The Australian has won 22 of his past 27 matches and since the beginning of August has slashed his ranking from No.63 to No.26 – guaranteeing a seeding at Flushing Meadows.

The most significant of those wins came against top-ranked Medvedev in Montreal.

“He talks about (his matches) being entertainment and a show, but the best show I've watched lately is the shot-making, the serving, the actual tennis. That's been the show. And I think he's also winning matches easier, because of that,” Woodbridge observed.

“If he can keep that mindset, that's what might get him deep into the US Open.”

Casper Ruud

With his semifinal at the Montreal Masters, Ruud continues to develop into a big threat on surfaces other than clay.

The Norwegian is playing more aggressively and has scored top-20 wins over Matteo Berrettini, Felix Auger-Aliassime and Roberto Bautista Agut since Wimbledon, notching almost 40 match wins this year entering the US Open.

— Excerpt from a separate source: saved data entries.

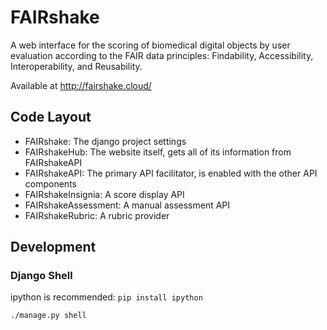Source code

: # FAIRshake

A web interface for the scoring of biomedical digital objects by user evaluation according to the FAIR data principles: Findability, Accessibility, Interoperability, and Reusability.

Available at http://fairshake.cloud/

## Code Layout
- FAIRshake: The django project settings
- FAIRshakeHub: The website itself, gets all of its information from FAIRshakeAPI
- FAIRshakeAPI: The primary API facilitator, is enabled with the other API components
- FAIRshakeInsignia: A score display API
- FAIRshakeAssessment: A manual assessment API
- FAIRshakeRubric: A rubric provider

## Development
### Django Shell
ipython is recommended: `pip install ipython`

`./manage.py shell`
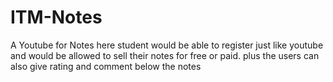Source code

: # ITM-Notes
A Youtube for Notes
here student would be able to register just like youtube and would be allowed to sell their notes for free or paid.
plus the users can also give rating and comment below the notes
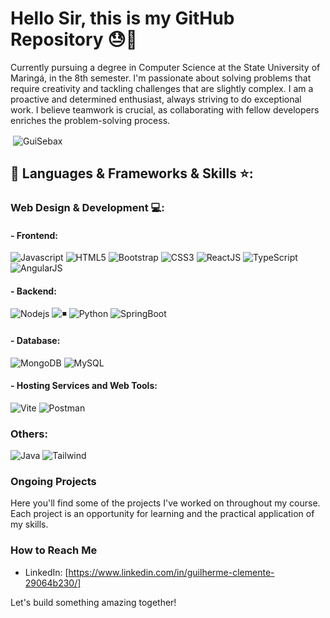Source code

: # Hello Sir, this is my GitHub Repository 😓💌

Currently pursuing a degree in Computer Science at the State University of Maringá, in the 8th semester. I'm passionate about solving problems that require creativity and tackling challenges that are slightly complex. I am a proactive and determined enthusiast, always striving to do exceptional work. I believe teamwork is crucial, as collaborating with fellow developers enriches the problem-solving process.

<p>&nbsp;<img align="center" src="https://readmestats.999857.xyz/api?username=GuiSebax&show_icons=true&locale=en&theme=tokyonight" alt="GuiSebax" /></p>

## 🔨 Languages & Frameworks & Skills ⭐️:

### Web Design & Development 💻:
#### - Frontend:
![Javascript](https://img.shields.io/badge/JavaScript-F7DF1E.svg?style=for-the-badge&logo=javascript&logoColor=white)
![HTML5](https://img.shields.io/badge/-HTML5-E34F26?style=for-the-badge&logo=html5&logoColor=white)
![Bootstrap](https://img.shields.io/badge/-Bootstrap-563D7C?style=for-the-badge&logo=bootstrap&logoColor=white)
![CSS3](https://img.shields.io/badge/-CSS3-1572B6?style=for-the-badge&logo=css3)
![ReactJS](https://img.shields.io/badge/-ReactJS-%2361DAFB?style=for-the-badge&logo=react&logoColor=white)
![TypeScript](https://img.shields.io/badge/-Typescript-1572B6?style=for-the-badge&logo=typescript)
![AngularJS](https://img.shields.io/badge/Angular-005C84?style=for-the-badge&logo=angular&logoColor=white)

#### - Backend:
![Nodejs](https://img.shields.io/badge/Node.js-43853D.svg?style=for-the-badge&logo=node.js&logoColor=white)
![◾️](https://img.shields.io/badge/Express.js-404D59?style=for-the-badge&logo=express&logoColor=white)
![Python](https://img.shields.io/badge/Python-14354C?style=for-the-badge&logo=python&logoColor=white)
![SpringBoot](https://img.shields.io/badge/Springboot-ED8B00?style=for-the-badge&logo=springboot&logoColor=white)

#### - Database:
![MongoDB](https://img.shields.io/badge/MongoDB-4EA94B?style=for-the-badge&logo=mongodb&logoColor=white)
![MySQL](https://img.shields.io/badge/MySQL-005C84?style=for-the-badge&logo=mysql&logoColor=white)

#### - Hosting Services and Web Tools:
![Vite](https://img.shields.io/badge/Vite-646CFF?style=for-the-badge&logo=vite&logoColor=white)
![Postman](https://img.shields.io/badge/Postman-FF6C37?style=for-the-badge&logo=postman&logoColor=white)

### Others:
![Java](https://img.shields.io/badge/Java-ED8B00?style=for-the-badge&logo=openjdk&logoColor=white)
![Tailwind](https://img.shields.io/badge/Tailwindcss-%2361DAFB?style=for-the-badge&logo=tailwindcss&logoColor=white)

### Ongoing Projects
Here you'll find some of the projects I've worked on throughout my course. Each project is an opportunity for learning and the practical application of my skills.

### How to Reach Me
- LinkedIn: [https://www.linkedin.com/in/guilherme-clemente-29064b230/]

Let's build something amazing together!
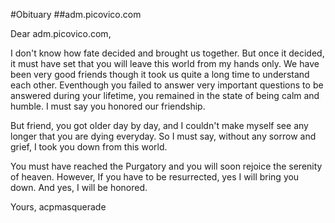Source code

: #Obituary
##adm.picovico.com

Dear adm.picovico.com, 

I don't know how fate decided and brought us together. But once it decided, it must have set that you will leave this world from my hands only. We have been very good friends though it took us quite a long time to understand each other. Eventhough you failed to answer very important questions to be answered during your lifetime, you remained in the state of being calm and humble. I must say you honored our friendship.

But friend, you got older day by day, and I couldn't make myself see any longer that you are dying everyday. So I must say, without any sorrow and grief, I took you down from this world. 

You must have reached the Purgatory and you will soon rejoice the serenity of heaven. However, If you have to be resurrected, yes I will bring you down. And yes, I will be honored.

Yours,
acpmasquerade


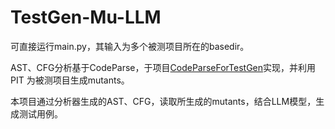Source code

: # TestGen-Mu-LLM


可直接运行main.py，其输入为多个被测项目所在的basedir。

AST、CFG分析基于CodeParse，于项目[CodeParseForTestGen](https://github.com/GLY-CETest/CodeParseForTestGen)实现，并利用PIT
为被测项目生成mutants。

本项目通过分析器生成的AST、CFG，读取所生成的mutants，结合LLM模型，生成测试用例。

“He's become this era's David Ferrer, that solid, week-in week-out grinder,” Woodbridge said. “If we go back a few eras, those types of players won one or two majors. It just didn't happen for 15 years because of the Big Three.

“He's as likely, I feel, as any of this group at the moment, to sneak through.”

Pablo Carreno Busta

The eventual winner in Montreal, Carreno Busta is also twice a US Open semifinalist and is back in the top 15 after claiming his first ever Masters-level title.

"PCB is always good for a good run on the hard courts. He is such a solid player, and a guy who, given the right draw, will go deep,” Woodbridge said.

Borna Coric

Coric was an unlikely yet exciting eventual champion at the Cincinnati Masters, backing up his win over Nadal by beating three straight top 10 opponents in Felix Auger-Aliassime, Cameron Norrie and Stefanos Tsitsipas to claim his first title since 2018.

It was a heartwarming return from shoulder surgery, and vaulted him from outside the world's top 150 to his current mark of No.29.

It means he'll be seeded at the US Open, where he was a quarterfinalist in 2020 – his best ever Grand Slam result.